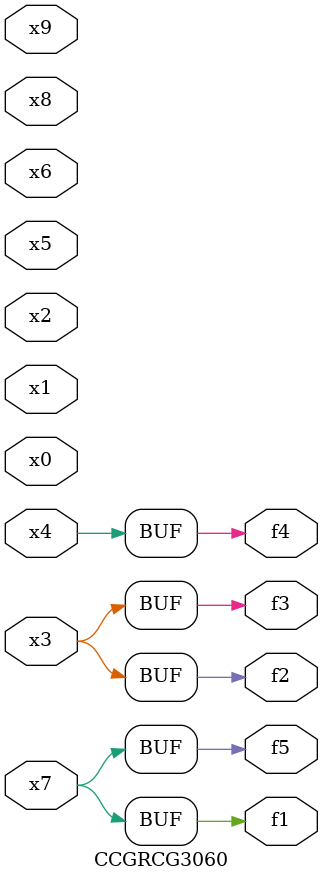
<source format=v>
module CCGRCG3060(
	input x0, x1, x2, x3, x4, x5, x6, x7, x8, x9,
	output f1, f2, f3, f4, f5
);
	assign f1 = x7;
	assign f2 = x3;
	assign f3 = x3;
	assign f4 = x4;
	assign f5 = x7;
endmodule

</source>
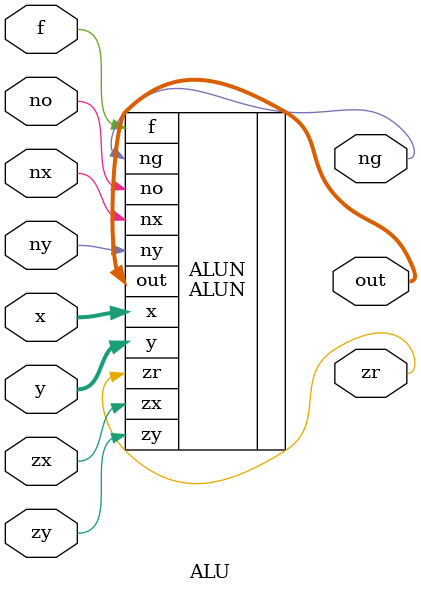
<source format=v>
module ALU (
  input wire [15:0] x, y,
  input wire zx, nx, zy, ny, f, no,
  output wire [15:0] out,
  output wire zr, ng
);

ALUN #(.width(16)) ALUN(
  .x(x),
  .y(y),
  .zx(zx),
  .nx(nx),
  .zy(zy),
  .ny(ny),
  .f(f),
  .no(no),
  .out(out),
  .zr(zr),
  .ng(ng)
);

endmodule

</source>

——————

### What you will do
Search the listing for the string "assign". Copy each line where it turns up.

### Result
	assign f1 = x7;
	assign f2 = x3;
	assign f3 = x3;
	assign f4 = x4;
	assign f5 = x7;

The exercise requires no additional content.